3. La mise en oeuvre de techniques de renseignement

Le Groupement interministériel de contrôle (GIC) est adossé administrativement et financièrement au SGDSN. Ses crédits sont regroupés au sein de l'action 02 - Coordination de la sécurité et de la défense, avec ceux du SGDSN et les fonds spéciaux.

Le GIC, qui centralise les demandes de techniques de renseignement, met en oeuvre les surveillances numériques et exécute les algorithmes autorisés. Les services de renseignement exploitent dans les locaux du GIC situés en métropole et en outre-mer les communications électroniques interceptées.

Le Groupement interministériel de contrôle s'est transformé ces dernières années en service d'ingénierie doté d'une indispensable capacité d'innovation pour faire face à l'évolution constante du cadre légal et des modalités des techniques de renseignement.

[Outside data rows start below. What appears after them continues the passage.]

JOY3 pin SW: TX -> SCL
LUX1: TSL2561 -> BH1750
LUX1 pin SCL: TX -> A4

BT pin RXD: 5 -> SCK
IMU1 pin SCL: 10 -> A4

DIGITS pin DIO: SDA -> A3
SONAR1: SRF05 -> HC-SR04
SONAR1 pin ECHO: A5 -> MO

Le directeur du GIC souligne que le Groupement avait à peine atteint son rythme de croisière lorsqu'a été votée la loi n° 2021-998
du 30 juillet 2021 relative à la prévention d'actes de terrorisme et au renseignement , qui a pérennisé et « débridé » l'algorithme en intégrant
les URL et plus seulement les données téléphoniques. Il estime ne pas disposer du personnel suffisant pour administrer les réseaux et systèmes d'information ou faire du développement informatique en toute sécurité. Il conclut que le fonctionnement est à risque actuellement .

Le GIC bénéficiera en 2023 de 34 emplois supplémentaires,
mais 17 ETPT seront occupés par des gendarmes dédiés à la sécurisation des nouveaux locaux rendus nécessaires par la croissance du Groupement, locaux qui accueilleront les premiers agents en janvier 2024.

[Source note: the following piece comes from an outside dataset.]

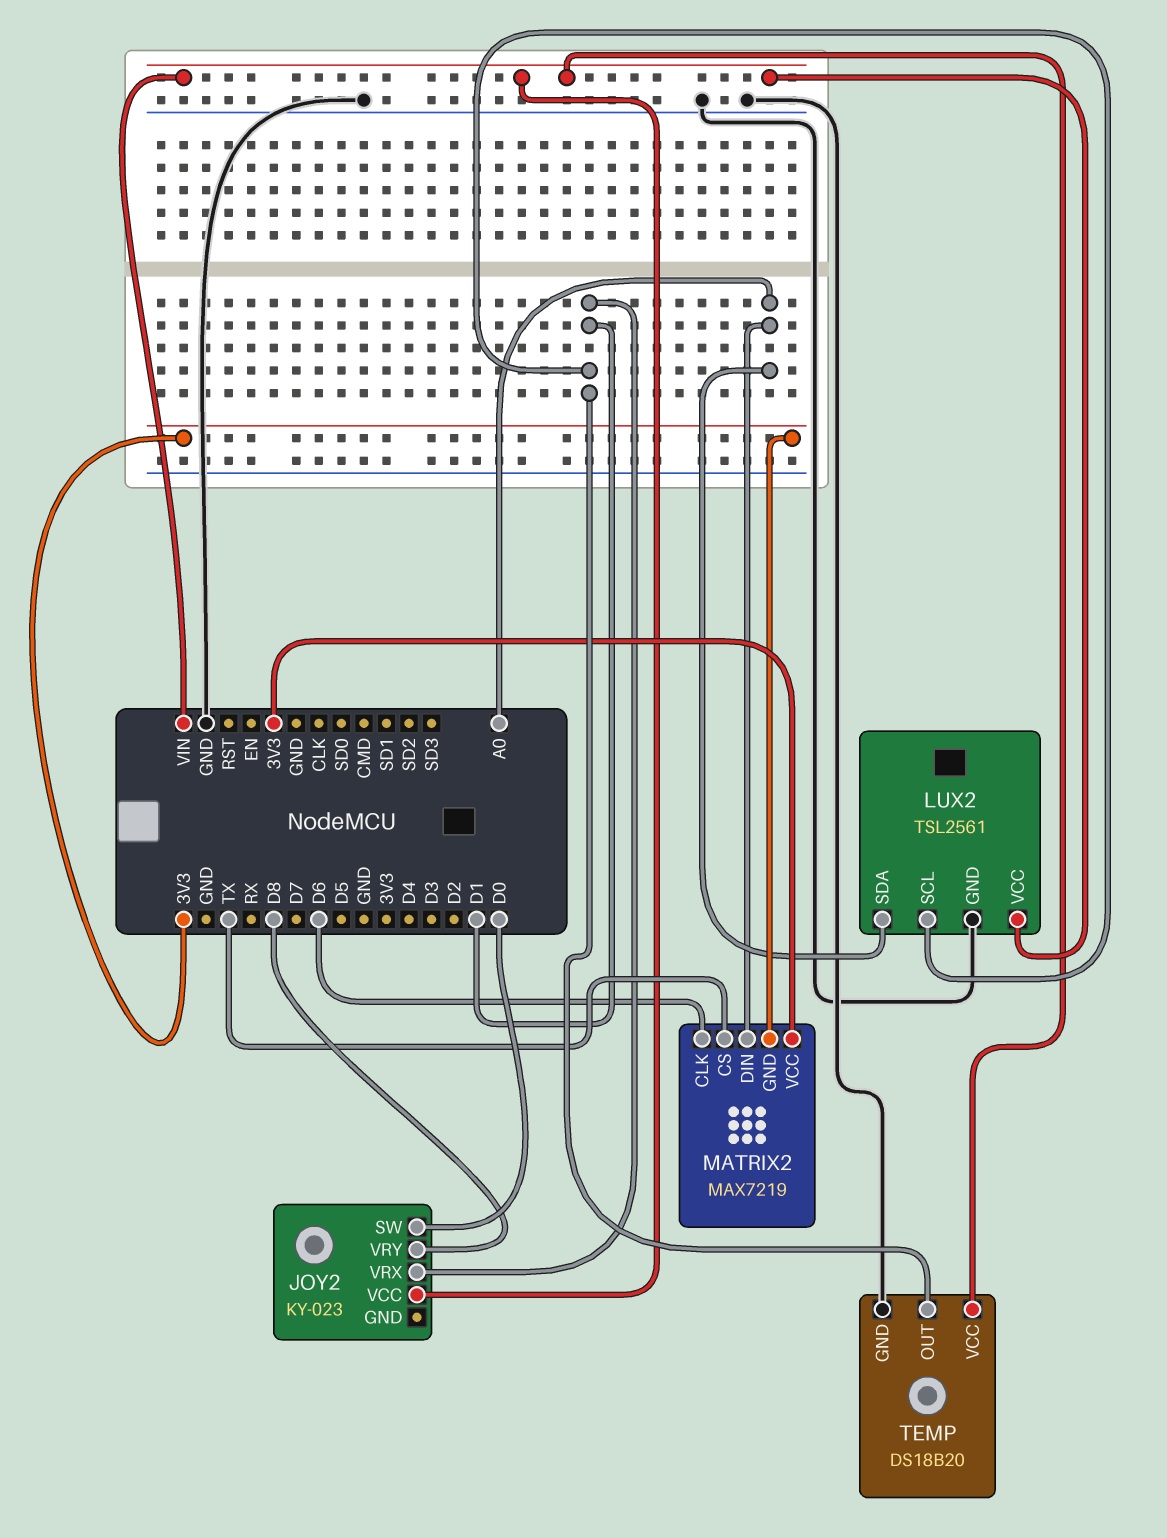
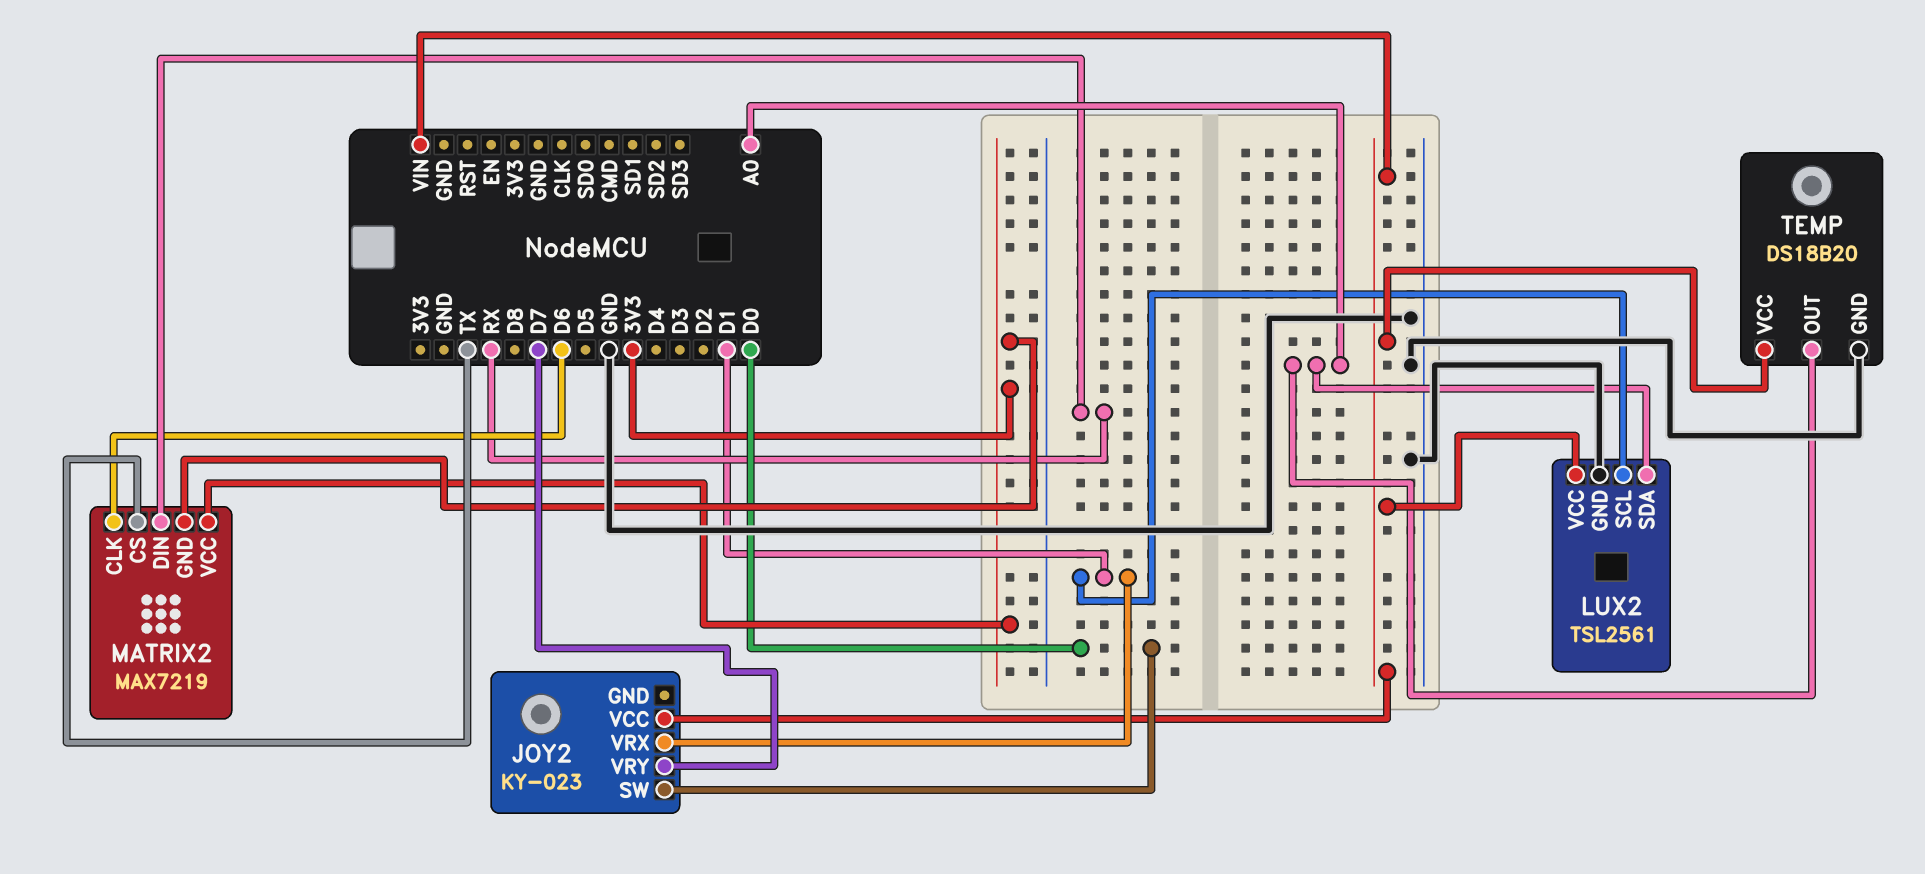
JOY2 pin VRY: D8 -> D7
MATRIX2 pin DIN: A0 -> RX
TEMP pin OUT: D1 -> A0

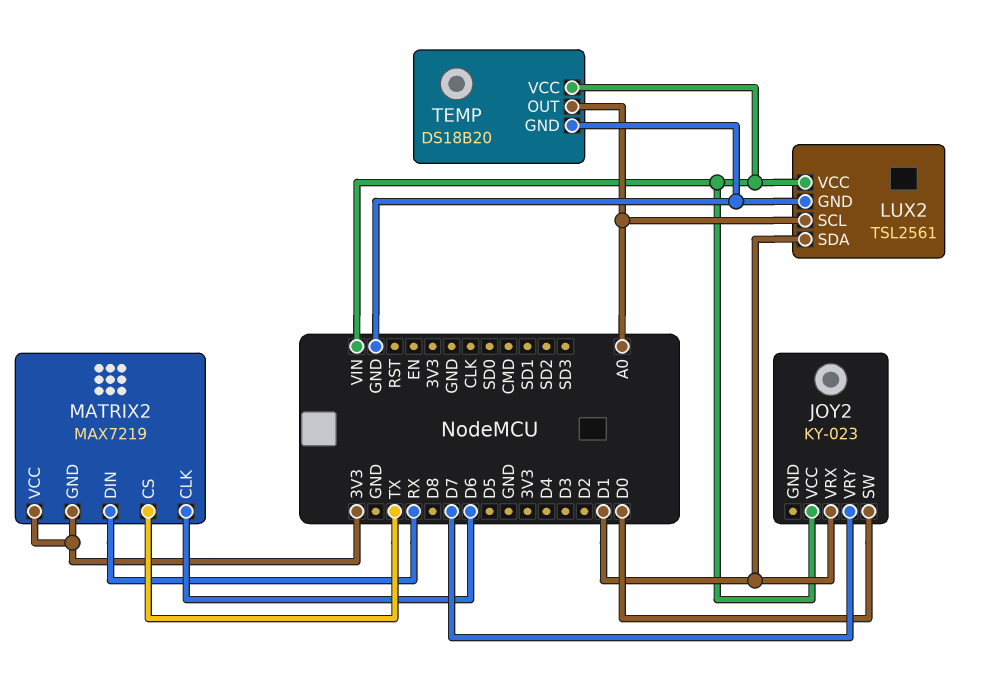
LUX2 pin SCL: D1 -> A0
LUX2 pin SDA: A0 -> D1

Cette année encore, comme l'an passé, le rapporteur s'interroge sur l' adéquation des moyens , bien qu'en hausse, alloués au GIC qui doit être en mesure d'offrir un service de qualité aux services de renseignement. Ceci est un enjeu de sécurité , mais aussi d'efficacité des contrôles effectués par la Commission nationale de contrôle des techniques de renseignement (CNCTR).

La CNCTR, autorité administrative indépendante relevant du programme 308, complète en effet ce dispositif, avec un budget de 3,11 M€ , en hausse de 2,43 % .

La commission continue de traiter un nombre croissant de demandes d'avis. Elles devraient atteindre le nombre de 90 000 cette année , soit entre 200 et 300 chaque jour.

La commission fait le constat d'une adaptation des cibles potentielles qui délaissent l'usage du téléphone au profit de messageries cryptées . Les services de renseignement sont alors contraints de demander l'usage de techniques plus intrusives . La CNCTR doit alors procéder à un rigoureux contrôle de proportionnalité avant de rendre son avis.

Une fois autorisées, ces techniques intrusives impliquent un plus grand contrôle de la part de la CNCTR. « Il faut surveiller la surveillance » résume son président Serge Lasvignes, qui souhaite à l'avenir mieux articuler les contrôles a priori et a posteriori des techniques de renseignement.

L'efficacité des contrôles repose pour beaucoup sur une parfaite connaissance des nouvelles techniques comme la surveillance internationale. À cet effet, la CNCTR mène une politique de recrutement d'ingénieurs de haut niveau , ce qui n'est pas sans difficulté en raison du niveau de rémunération proposé. Elle sera dotée de 4 ETP supplémentaires en 2023.